I received an ARC copy of this book from the publisher in exchange for an honest review.

I don’t read very many westerns but the advance review that classified The Hell Bent Kid as one of the top 25 westerns ever written was just too tempting for me. It clearly was not hype. This novel is every bit as good as its billing. Also, just a little praise where praise is due—the fact that this book was published by Open Road was another point in its favor. In my experience, Open Road is a publisher that I count on for consistently high quality works of any genre, from classics to noir and now I can add westerns to that list. Just take a look at their list of titles and award winning authors and you will most likely agree.

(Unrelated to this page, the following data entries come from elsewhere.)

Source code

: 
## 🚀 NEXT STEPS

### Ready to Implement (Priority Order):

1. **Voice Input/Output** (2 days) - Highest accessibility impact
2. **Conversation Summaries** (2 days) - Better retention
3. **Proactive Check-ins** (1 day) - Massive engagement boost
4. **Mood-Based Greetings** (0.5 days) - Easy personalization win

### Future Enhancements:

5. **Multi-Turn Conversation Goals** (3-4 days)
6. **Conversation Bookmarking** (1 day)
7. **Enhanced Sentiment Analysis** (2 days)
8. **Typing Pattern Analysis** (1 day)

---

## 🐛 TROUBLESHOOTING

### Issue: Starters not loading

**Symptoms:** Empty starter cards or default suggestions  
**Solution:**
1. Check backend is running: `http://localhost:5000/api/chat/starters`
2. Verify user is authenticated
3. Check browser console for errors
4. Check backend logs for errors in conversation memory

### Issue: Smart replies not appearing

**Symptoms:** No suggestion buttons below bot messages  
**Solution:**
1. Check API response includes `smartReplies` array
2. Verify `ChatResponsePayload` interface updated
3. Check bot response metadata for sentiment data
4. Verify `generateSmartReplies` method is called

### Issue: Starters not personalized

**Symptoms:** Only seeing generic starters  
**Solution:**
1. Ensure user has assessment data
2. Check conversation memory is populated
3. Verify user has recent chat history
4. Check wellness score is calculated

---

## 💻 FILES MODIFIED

It is interesting that I was reading this novel at the same time that my daughter was reading Conrad’s Heart of Darkness because they explore similar themes. Conrad’s novella argues for the inevitable corruption of man in the face of evil and the overwhelming power of the uncaring natural world. Tot, the protagonist The Hell Bent Kid, faces the desert much as Kurtz does the jungle. Equally deadly, both natural elements strip man of all the trappings, comforts and life-saving resources of civilization. While Kurtz was confronted, and ultimately corrupted by his interaction with an amoral and, to our view, evil primitive society, Tot faces the constant and deadly pursuit of “civilized” men who mean to kill him to avenge a life that he took in self defense. The men who follow him do not represent the law, but instead men of wealth and power who, at that time, were the actual face of civilized society when battles to the death were seen as high entertainment. But Tot is no Kurtz. As we follow him to his ultimate and natural, although still surprising, resolution of this conflict we see a man, a boy really, who is above both the evils bred in civilized society as well as the natural world—both of which sought to destroy him.

This book will clearly have a slot on my 2015 favorites list and I recommend it to anyone who enjoys not only westerns, but stories told in a sparse Hemingway style—which also employ the “iceberg” analogy of a simple story with most of the real meaning and value of the tale below the surface.

Compelling, tense, and beautifully written.

Great book. 5 stars. Masterpiece is not too strong a word.